Records contained in a dataset
□ □ □ □
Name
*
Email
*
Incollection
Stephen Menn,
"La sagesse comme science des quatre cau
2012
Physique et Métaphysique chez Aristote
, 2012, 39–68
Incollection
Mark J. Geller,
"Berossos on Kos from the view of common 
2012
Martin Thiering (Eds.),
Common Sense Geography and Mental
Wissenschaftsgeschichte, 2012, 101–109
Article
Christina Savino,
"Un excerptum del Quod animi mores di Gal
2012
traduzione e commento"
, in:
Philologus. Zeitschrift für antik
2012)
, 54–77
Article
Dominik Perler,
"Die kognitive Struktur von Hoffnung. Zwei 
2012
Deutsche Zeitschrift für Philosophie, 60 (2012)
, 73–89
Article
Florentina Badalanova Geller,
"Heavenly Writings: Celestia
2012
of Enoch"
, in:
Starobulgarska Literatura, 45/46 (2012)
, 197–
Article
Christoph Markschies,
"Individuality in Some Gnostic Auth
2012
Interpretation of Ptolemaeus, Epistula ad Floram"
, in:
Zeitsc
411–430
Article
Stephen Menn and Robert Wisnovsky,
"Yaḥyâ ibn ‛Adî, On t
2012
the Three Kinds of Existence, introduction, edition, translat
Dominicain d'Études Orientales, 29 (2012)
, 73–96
□ □ □ □
What you have to do
Until the last line is reached, keep transcribing the data exactly.

Written solution
Name
*
Email
*
Incollection
Stephen Menn,
"La sagesse comme science des quatre cau
2012
Physique et Métaphysique chez Aristote
, 2012, 39–68
Incollection
Mark J. Geller,
"Berossos on Kos from the view of common 
2012
Martin Thiering (Eds.),
Common Sense Geography and Mental
Wissenschaftsgeschichte, 2012, 101–109
Article
Christina Savino,
"Un excerptum del Quod animi mores di Gal
2012
traduzione e commento"
, in:
Philologus. Zeitschrift für antik
2012)
, 54–77
Article
Dominik Perler,
"Die kognitive Struktur von Hoffnung. Zwei 
2012
Deutsche Zeitschrift für Philosophie, 60 (2012)
, 73–89
Article
Florentina Badalanova Geller,
"Heavenly Writings: Celestia
2012
of Enoch"
, in:
Starobulgarska Literatura, 45/46 (2012)
, 197–
Article
Christoph Markschies,
"Individuality in Some Gnostic Auth
2012
Interpretation of Ptolemaeus, Epistula ad Floram"
, in:
Zeitsc
411–430
Article
Stephen Menn and Robert Wisnovsky,
"Yaḥyâ ibn ‛Adî, On t
2012
the Three Kinds of Existence, introduction, edition, translat
Dominicain d'Études Orientales, 29 (2012)
, 73–96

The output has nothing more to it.